In 2023, 71% of companies experienced between 21 and 40 insider incidents per year, an increase from 67% the previous year.

Companies in North America are spending the most to resolve insider risks over a 12-month period, potentially indicating that a greater number of incidents are impacting these organisations.

Cost

Across all types of insider threats, the annual cost per incident continues to become more expensive – and incidents caused by malicious insiders are the most expensive of all. Remediating these incidents can eat up significant resources and time, not to mention damaged relationships or lost revenue.

Insider threat incidents (USD)

What are red flags for insider threats?

Internal fraud can be notoriously difficult to identify and stop. Compared to external actors, insiders tend to have far more avenues to obscure their actions. Given how difficult it can be to detect these threats, it’s essential to know the warning signs – and to foster a culture in which other staff can identify these red flags and feel comfortable speaking up.
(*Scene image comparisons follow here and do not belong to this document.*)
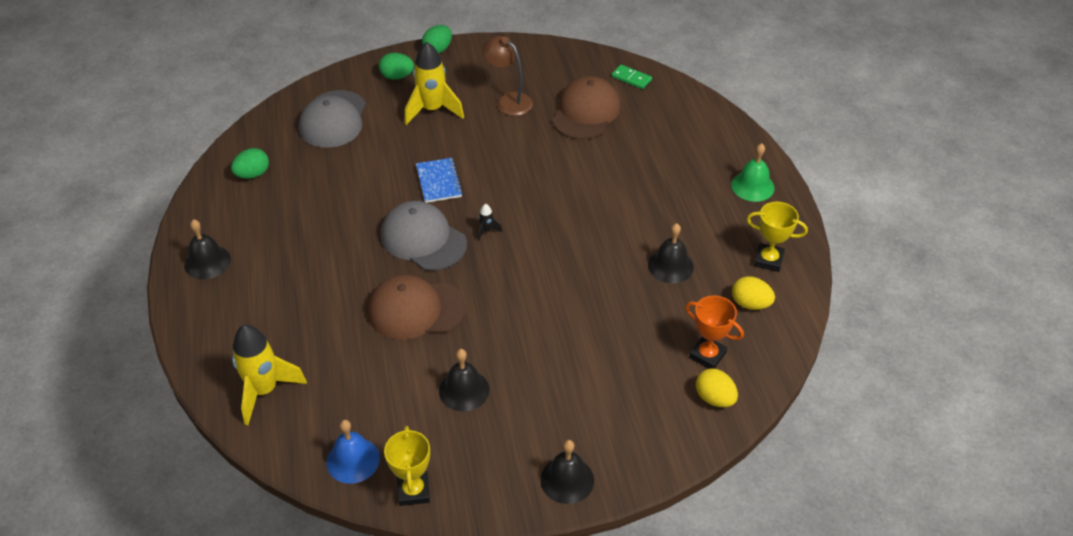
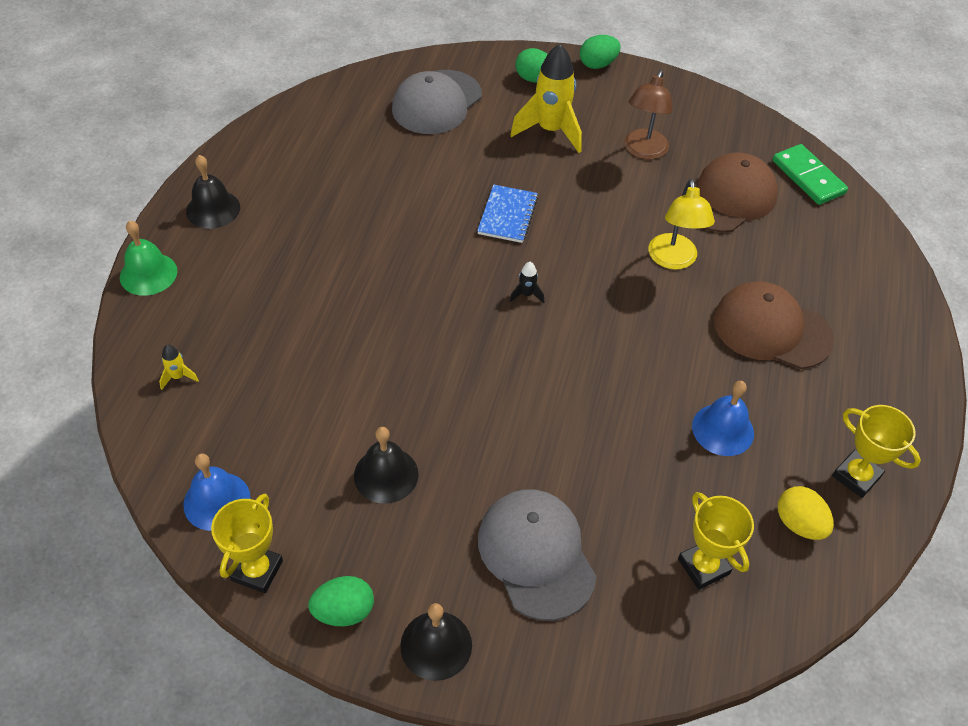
camera: 25 degrees right, 5 degrees up
green egg [231,148,269,179] -> green egg moved to [308,576,374,626]
yellow rocket [232,325,307,425] -> yellow rocket [159,345,199,390], size x0.42
brown cap [368,275,467,340] -> brown cap moved to [713,281,834,369]
grey cap [381,201,467,271] -> grey cap moved to [478,489,597,621]
brown lamp [482,36,533,116] -> brown lamp turned 135 degrees counterclockwise [624,70,673,160]
green domino [612,65,652,89] -> green domino [773,144,848,205], size x1.53
black bell [648,223,694,284] -> blue bell [692,381,754,456]
orange trophy [685,295,744,369] -> yellow trophy [678,492,754,590]
yellow egg [696,368,738,407] -> none
green bell [731,143,775,202] -> green bell moved to [120,221,177,296]
none -> yellow lamp [648,179,715,270]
1. Requesting unnecessary access to systems and networks

In every organisation, access to systems and sensitive data should be accessible on a need-to-know basis. Sometimes called the principle of least privilege (PoLP), this means limiting access only to those employees who need it to perform their duties.

Be alert when an employee:

  • Makes an unusual request to access controls to a system or file
  • Requests greater privileges within a system than they’ve already been permitted
  • Requests sensitive information that is not required to perform their job function
  • Makes requests through internal stakeholders without informing managers

You should carefully assess whether granting or extending access will undermine segregation of duties policies. For example, an employee may have read-only access to vendor banking data and may be requesting editing access. Such requests should always be carefully considered before agreeing to the request.

If an employee is requesting too much access to sensitive information that is not required to perform their job, it may be an indication of malicious intent and their activities should be carefully monitored.

2. Disorganised or incomplete record-keeping

Employees who maintain disorganised or incomplete records may be doing so in a deliberate attempt to obfuscate malicious activities. Without organised records and activity monitoring, accurate audit trails become almost impossible.

Be alert when an employee:

  • Consistently fails to attach receipts or invoices to expense reports
  • Uses incomplete expense descriptions that make it challenging to track expenses accurately
  • Fails to consistently organise and file financial documents
  • Disregards established protocols for record-keeping
  • Consistently fails to report errors or discrepancies in record

Every organisation should invest in ensuring they have the right policies and oversight of records to ensure that proper standards are maintained. Regular internal audits will be able to identify problematic record-keeping practices at an early stage, so they can be rectified promptly. In short, you need to keep on top of employee record keeping.